Kindness, Charitable Behavior Influenced by Amygdala, Penn Research Reveals

The amygdala, a small structure at the front end of the brain’s temporal lobe, has long been associated with negative behaviors generally, and specifically with fear. But new research from Michael Platt, the James S. Riepe University Professor in the psychology, neuroscience and marketing departments at the University of Pennsylvania, along with Steve Chang from Yale University and collaborators from Duke, shows this collection of nuclei can also influence positive social functions like kindness and what might be called charitable giving in humans.

Such a link could have implications for people with autism, schizophrenia or anxiety-related disorders, Platt said.

“What we’re trying to do is both identify and understand the basic brain mechanism that allows us to be kind to each other and to respond to the experiences of other individuals,” he said. “We’re also trying to use that knowledge to evaluate potential therapies that could improve the function of these neural circuits, especially for those who have difficulty connecting with others.” 

To make this discovery about the amygdala, Platt and his team looked at the social behavior of rhesus macaques, a non-human primate species he has studied for 22 years both in the lab and in the wild, on an island off of Puerto Rico called Cayo Santiago. The researchers incorporated a task they developed four years ago as a way to observe how animals make beneficial decisions, a process Platt described as a reward-donation task.

“We have an actor monkey and a recipient monkey. The actor monkey learns that different-colored shapes on the screen are associated with a reward that can be delivered to himself, to the monkey next to him, to both or to nobody at all,” he said. “They learn that over a couple of weeks.”

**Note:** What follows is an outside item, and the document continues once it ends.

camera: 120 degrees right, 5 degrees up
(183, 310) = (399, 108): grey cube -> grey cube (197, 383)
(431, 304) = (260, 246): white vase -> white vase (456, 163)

Once the researchers determine the monkeys understand the task, based on how quickly the macaques respond to the rewards, they then present the actor monkey with choices and their accompanying potential rewards. The primates can keep the reward (in this case, a squirt of juice), share it, give it away or let it go to waste.

“Generally our actor monkeys prefer to reward the other monkey rather than let it go unclaimed,” Platt said. Relationship status matters, too. “They are more likely to give to those they’re more familiar with,” he added, “and also to monkeys subordinate to them. The social relationships shape how prosocial the actor monkeys are.”

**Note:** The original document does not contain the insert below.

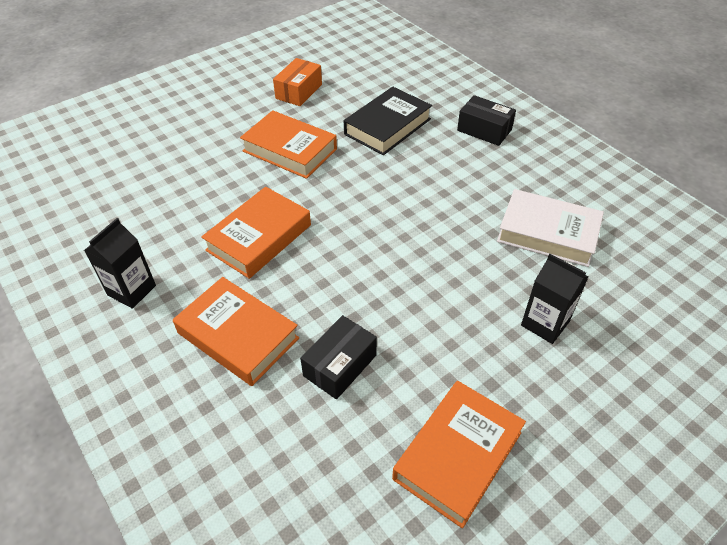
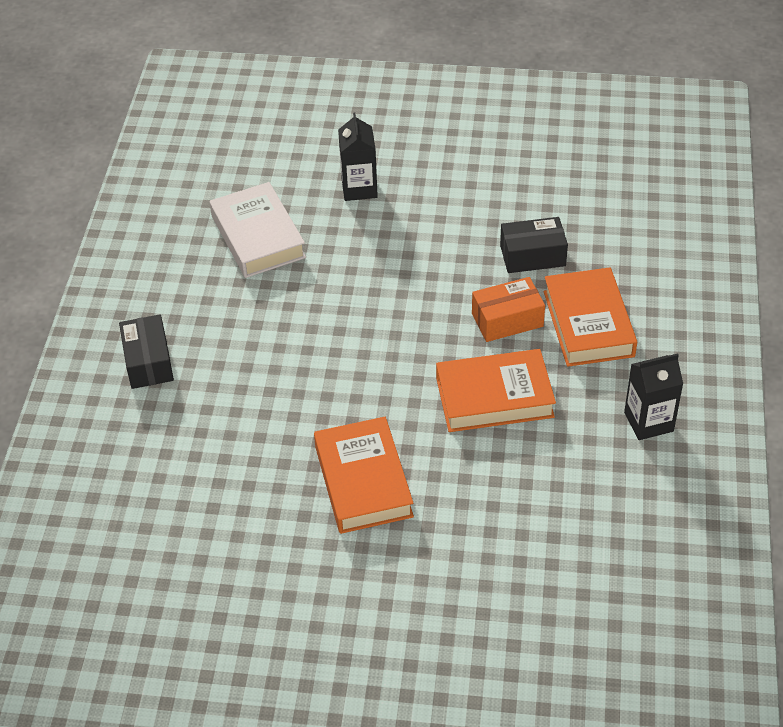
camera: 135 degrees left, 0 degrees up
(299, 91) = (255, 569): orange box -> orange box (507, 320)
(387, 126) = (230, 437): black book -> none
(457, 455) = (514, 166): orange book -> none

Simultaneous to watching the monkeys’ behavior, Platt and his colleagues recorded the neural activity of the amygdala of each animal, to note any correlations between what’s happening in the brain and their outward actions. They found that neural activity in the amygdala reflected the value of the recipient’s reward in the same way it reflected the value of the reward for the actor. The scientists could predict when actors would give rewards to the recipients based on these neural responses.

When oxytocin was introduced, behaviors changed rapidly. Oxytocin is a hormone linked to social bonds between individuals. In animals, it’s been shown to create strong ties between mother and offspring, as well as male and female partners in certain monogamous animals. Though not definitive, research on how oxytocin affects humans has, in some cases, shown to help those with autism better read and understand social cues.     

“We don’t really know how it works in people. It’s very difficult to study. When people inhale oxytocin, there is a change in blood flow to the amygdala, which we think might be involved in making people kinder and more receptive to others,” Platt said. In his experiment, the monkeys receiving oxytocin became more willing to give to other monkeys and paid more attention to them after offering the rewards.

Rhesus macaques offer a valuable comparison to humans because the animals model many of the social behaviors in which humans engage. They also live in large social groups and form what Platt described as long-term social bonds.

“Not only with relatives but non-relatives, too. You can think of these as friendships or alliances, and they work hard to maintain them,” he said. “Just like humans, the stronger these bonds the monkeys have, the more successful they are. Monkeys with more friends and better friends live longer and have more offspring.”

Thanks to funding from the Simons Foundation, the next phase of this research will focus on the part of the brain that identifies social context, for example, determining who is nearby, for what reason and what effect each decision will have on them.

The scientists published their amygdala work in the journal Proceedings of the National Academy of Sciences the week of Dec. 14, 2015. The United States Department of Defense, JSPS Postdoctoral Fellowships for Research Abroad and Uehara Memorial Foundation funded the research.